Thursday, 10 January 2019

Radio Silence, by Alice Oseman || Why this book is everything and a speech I wrote in high school

"Hello. I hope somebody is listening..."

Radio Silence has to be one of my favourite reads of my late teens/early adulthood... By far. If you've ever felt unsure about your life (or if you're currently feeling unsure) then read this! Even if you know exactly what you want to do, still read this! It's so good in so many different ways.

First, there was Frances

Frances is an overachieving high school student who has a weekly existential crisis about what she wants to do with her life (AKA me in my last year of high school) and I have never related so much to someone in a book. My whole entire last year of high school was me questioning what I wanted to do and I'm now taking a gap year which I would highly recommend to anyone who is unsure!
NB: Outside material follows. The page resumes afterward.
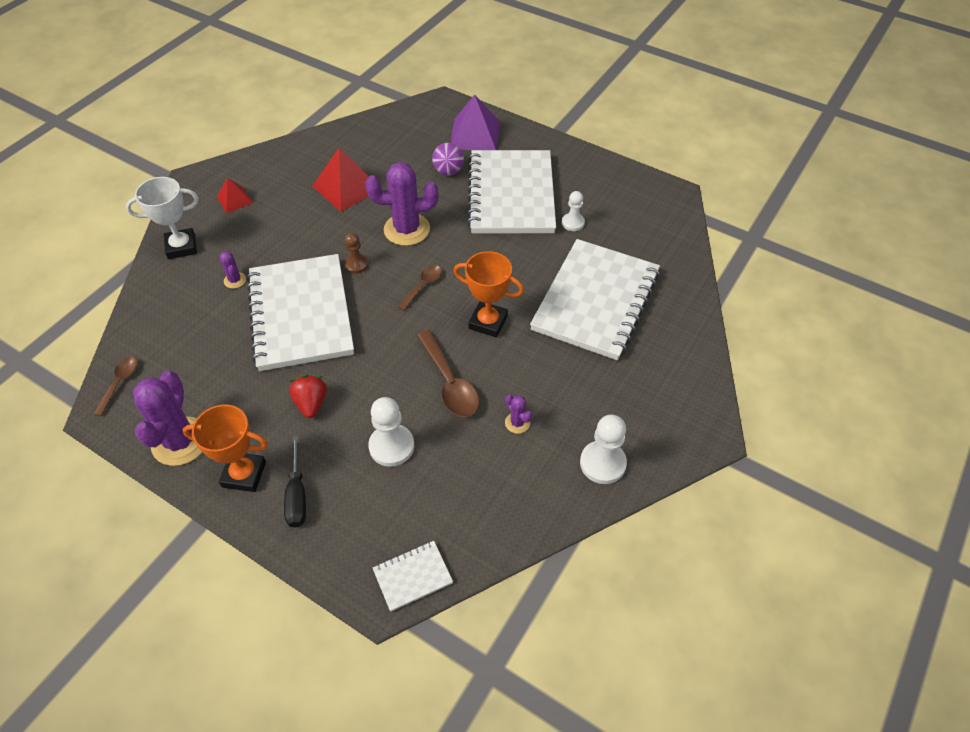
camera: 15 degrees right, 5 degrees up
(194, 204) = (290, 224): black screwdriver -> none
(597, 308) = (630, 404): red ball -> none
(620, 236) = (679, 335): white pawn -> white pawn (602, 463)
Radio Silence was very much about being true to yourself. Throughout the book, Frances talked about how she was one person at school and somebody else at home (the real her) and while it seemed like she had her shit together at school and she was 'just' a smart girl, there was really a whole lot more to her than that. I loved seeing the change in Frances from the beginning of the book to the end where she let herself become who she really wanted to be.

And Aled

"In distress. Stuck in Universe City. Send help."

Aled was an overachieving high school student who feels like he might have made the wrong choice with university. He and Frances become friends and it has been a very long time since I have seen a friendship in the YA genre that I loved as much as this. There were midnight chats and random drunken videos and working together on projects and turning up at each other's houses in the middle of the night in their PJs.. It was just so good and pure. But it was real.

It was diverse on so many levels

I don't want to spoil anything for anyone, but Radio Silence is diverse on so many levels without it seeming like it's trying to tick a bunch of diversities off a checklist. (Yet another reason that this book is realistic because our world IS diverse!)

But wait there's more

This isn't just a mish-mash of realistic characters... It was a story of growing up and learning who you really are and all the screwed up things that happen along the way. 

And the writing... The writing was beautiful! I could not stop reading. I sat there and read this book in one evening. It was well past midnight by the time I finished it, but I had to finish it! And now I'm sitting here at 2AM writing this review so I'm sorry if it's slightly incoherent.

“And I’m platonically in love with you.”
“That was literally the boy-girl version of ‘no homo’, but I appreciate the sentiment.”

Proof I am Frances

I struggled during year thirteen, my last year of high school. And before that, I flew through school... I loved it and I did well, really well! But thirteen years was just one year too many. So when I was asked to write a speech for an assembly I wrote this... And it was such a huge weight off my shoulders to talk about how I felt.

After that speech I was told that in the future I would have to have my speeches checked before I could present them, but oh well... I said my part and I hope that I helped at least one person in that audience.

Now seriously, just read Radio Silence!

Have you ever read a book where you felt like you could relate to everything? Which book?? Also has anyone read Solitaire by Alice Oseman? It's high on my TBR list now that I've realised how much I love Alice Oseman.   

What if everything you set yourself up to be was wrong?

Frances has always been a study machine with one goal, elite university. Nothing will stand in her way; not friends, not a guilty secret – not even the person she is on the inside.

But when Frances meets Aled, the shy genius behind her favourite podcast, she discovers a new freedom. He unlocks the door to Real Frances and for the first time she experiences true friendship, unafraid to be herself. Then the podcast goes viral and the fragile trust between them is broken.

Caught between who she was and who she longs to be, Frances’ dreams come crashing down. Suffocating with guilt, she knows that she has to confront her past…

She has to confess why Carys disappeared…

Meanwhile at uni, Aled is alone, fighting even darker secrets.

It’s only by facing up to your fears that you can overcome them. And it’s only by being your true self that you can find happiness.

Frances is going to need every bit of courage she has.